SALT LAKE CITY — Herriman High will be the center of the football universe in the United States on Thursday night.
Herriman, one of the state’s largest 6A schools located about 25 miles south of Salt Lake City, hosts Davis High on Thursday at 7 p.m. (KJZZ) in the opening night of high school football for not just Utah, but the entire country. The following night, Utah will again own the national spotlight with 50 more games on tap.
Any other year, Herriman principal Todd Quarnberg would be thrilled about hosting the opening high school football game in the country, but amid a pandemic it’s added layers and layers of anxiety that he’s been navigating with his staff.
“OK, in other years this would be awesome for our school, but this year I think it’s going to be a curse,” said Quarnberg.
Next week, six other states begin playing (Alaska, Indiana, North Dakota, South Dakota, Tennessee), which will be followed by varying start dates for 28 more states between Aug. 23 and Oct. 8. Fourteen states moved their high school football seasons to next year, headlined by nearby schools Colorado, Nevada and California.
MaxPreps has assembled a complete list of start dates for all 50 states.
Jordan School District has limited capacity at football games to 25%, and that’s created ticketing and security issues that the school has never dealt with before.
“I feel like I might be overcompensating with staff at this point as far as numbers and ushers and security, but until I know that, I feel safer with them,” said Quarnberg.
Bingham High, a neighboring school to Herriman, had to cancel its Friday season opener against Weber as three Bingham players tested positive for COVID-19. The Utah High School Activities Association said no other games had been canceled as of Wednesday.
The UHSAA board of trustees voted unanimously back on July 9 to move forward with high school sports this fall. Girls soccer, boys golf, girls tennis and cross country all began their seasons last week, with volleyball and football kicking off their seasons this week.
Herriman has the luxury — which from Quarnberg’s seat equates to extra stress — of hosting that football opener. Quarnberg plans on being on the sideline masked up cheering on his team as its “No. 1 fan.”
Excluding players and game-day staff, Herriman expects to have about 950 people in the stands Thursday night.
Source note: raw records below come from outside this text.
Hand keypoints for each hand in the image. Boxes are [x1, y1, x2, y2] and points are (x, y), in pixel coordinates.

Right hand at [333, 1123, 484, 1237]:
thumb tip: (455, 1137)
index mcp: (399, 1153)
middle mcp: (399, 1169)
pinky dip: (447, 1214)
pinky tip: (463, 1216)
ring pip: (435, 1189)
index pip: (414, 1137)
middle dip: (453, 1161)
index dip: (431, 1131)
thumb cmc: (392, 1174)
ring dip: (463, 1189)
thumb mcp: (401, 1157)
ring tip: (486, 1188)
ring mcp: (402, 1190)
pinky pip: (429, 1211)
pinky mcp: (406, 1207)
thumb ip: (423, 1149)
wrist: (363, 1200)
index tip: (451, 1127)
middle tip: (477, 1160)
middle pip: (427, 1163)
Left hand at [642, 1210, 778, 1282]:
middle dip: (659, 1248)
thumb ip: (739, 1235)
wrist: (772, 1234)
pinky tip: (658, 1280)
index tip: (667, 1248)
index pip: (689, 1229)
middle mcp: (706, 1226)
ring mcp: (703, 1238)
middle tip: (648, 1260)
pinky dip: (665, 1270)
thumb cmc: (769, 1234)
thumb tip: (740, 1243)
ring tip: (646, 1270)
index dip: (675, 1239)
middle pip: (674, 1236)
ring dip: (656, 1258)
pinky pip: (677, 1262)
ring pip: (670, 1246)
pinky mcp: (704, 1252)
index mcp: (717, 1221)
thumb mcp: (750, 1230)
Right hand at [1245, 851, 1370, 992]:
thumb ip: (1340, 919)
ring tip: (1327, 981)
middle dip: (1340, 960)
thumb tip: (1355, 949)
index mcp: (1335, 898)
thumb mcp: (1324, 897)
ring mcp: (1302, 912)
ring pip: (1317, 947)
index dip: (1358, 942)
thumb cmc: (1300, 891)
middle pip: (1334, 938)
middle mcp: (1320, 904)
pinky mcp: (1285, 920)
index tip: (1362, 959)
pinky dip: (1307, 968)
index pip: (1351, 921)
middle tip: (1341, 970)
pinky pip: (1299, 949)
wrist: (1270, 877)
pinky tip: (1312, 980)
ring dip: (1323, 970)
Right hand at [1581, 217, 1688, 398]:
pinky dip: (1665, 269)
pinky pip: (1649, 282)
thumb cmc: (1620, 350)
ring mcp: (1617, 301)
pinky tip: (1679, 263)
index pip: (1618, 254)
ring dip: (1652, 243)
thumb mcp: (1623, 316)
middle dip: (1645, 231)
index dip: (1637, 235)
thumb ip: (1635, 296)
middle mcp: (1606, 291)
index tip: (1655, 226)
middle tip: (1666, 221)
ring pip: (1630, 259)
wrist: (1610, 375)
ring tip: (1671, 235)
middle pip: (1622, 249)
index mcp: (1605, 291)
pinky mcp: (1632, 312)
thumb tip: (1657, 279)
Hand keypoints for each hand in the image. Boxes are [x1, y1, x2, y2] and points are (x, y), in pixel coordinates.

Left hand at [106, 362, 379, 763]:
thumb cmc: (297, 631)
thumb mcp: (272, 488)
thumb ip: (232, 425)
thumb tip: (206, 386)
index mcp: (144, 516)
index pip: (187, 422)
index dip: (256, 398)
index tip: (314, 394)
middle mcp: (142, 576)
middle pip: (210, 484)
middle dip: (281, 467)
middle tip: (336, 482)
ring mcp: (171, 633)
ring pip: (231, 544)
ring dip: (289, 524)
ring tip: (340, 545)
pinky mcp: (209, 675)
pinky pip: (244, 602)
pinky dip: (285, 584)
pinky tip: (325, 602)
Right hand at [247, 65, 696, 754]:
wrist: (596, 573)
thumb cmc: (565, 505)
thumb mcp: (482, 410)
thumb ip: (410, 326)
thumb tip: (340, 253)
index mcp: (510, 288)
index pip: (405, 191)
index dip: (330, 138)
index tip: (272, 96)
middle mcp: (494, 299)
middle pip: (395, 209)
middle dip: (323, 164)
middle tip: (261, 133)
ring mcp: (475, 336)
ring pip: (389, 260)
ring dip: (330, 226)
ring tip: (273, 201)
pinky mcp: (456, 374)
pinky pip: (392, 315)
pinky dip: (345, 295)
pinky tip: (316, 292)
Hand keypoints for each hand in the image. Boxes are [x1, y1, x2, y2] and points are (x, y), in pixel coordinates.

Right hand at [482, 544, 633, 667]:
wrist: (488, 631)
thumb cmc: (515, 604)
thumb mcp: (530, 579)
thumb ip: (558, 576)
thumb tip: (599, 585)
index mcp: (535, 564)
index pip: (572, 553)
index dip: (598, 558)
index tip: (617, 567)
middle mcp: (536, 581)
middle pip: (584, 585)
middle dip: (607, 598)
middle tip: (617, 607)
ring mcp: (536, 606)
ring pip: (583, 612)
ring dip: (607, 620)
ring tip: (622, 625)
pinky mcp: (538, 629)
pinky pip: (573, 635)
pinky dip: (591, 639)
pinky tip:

Unfortunately, Herriman’s outstanding marching band of 150 members won’t be among those.
“The feel of a traditional football game, the marching band that hypes the game and the home-field advantage, I can’t have my band there. We have 150 band members. So it will look and feel different,” said Quarnberg.
The demand for tickets has been very high, and Quarnberg said he’s heard of people “trying to work every angle to get into the game.”
When tickets went on sale Tuesday morning on Herriman’s website, it sold out in less than an hour. Quarnberg said he heard of people refreshing the screen repeatedly to be ready right when tickets went on sale, like it was a Taylor Swift concert.
Players were guaranteed tickets for their parents, and the Herriman players who didn’t make the 50-man game-day roster were also guaranteed tickets. From there, the rest were up for grabs when they were released on the school’s website.
Because everyone has assigned seating — which will help in the event that contact tracing becomes necessary — Quarnberg said he’s hired ushers for the first time ever along with additional security.
“We’ve sold in sections so we know who’s in that section by name, so if somebody has a positive test the next day at least we can identify people by sections, but that means people have to sit in their sections. Lots of variables,” said Quarnberg.
One thing he’s been extremely impressed with is how Herriman’s players have dealt with the adversity to gear up for a season opener that they’re “absolutely excited about.”
“You’ve seen our team in the preseason doing everything, masking up and doing everything they’re told, and not because Mr. Quarnberg the principal told them to; they’re desperate to have a season. That’s the feeling in the athletes here.” — Herriman principal Todd Quarnberg
“You’ve seen our team in the preseason doing everything, masking up and doing everything they’re told, and not because Mr. Quarnberg the principal told them to; they’re desperate to have a season. That’s the feeling in the athletes here,” said Quarnberg.
Davis coach Mitch Arquette has sensed similar excitement from his players about being the first game in the country.
“As a coach we’ve talked about it a few times, we’ve played it up. It’s a double-edged sword, you’re excited but you’re also hoping the boys can go out and not be too nervous being 16 and 17 years old. It’s kind of big to think about it,” said Arquette.
What hasn’t been fun is managing how to distribute tickets among players who aren’t dressing, parents, cheerleaders, administrators, student government and patrons.
“This has been the biggest pain in my neck, trying to find an equitable way of doing that,” said Arquette.
At the end of the day, after everything the teams have gone through to get to this point, they just want to play football. Even that will look a bit different as the coaches prepare to manage social distancing, water during timeouts and players wearing their masks on the sideline.
“The logistics tomorrow will be interesting,” said Arquette.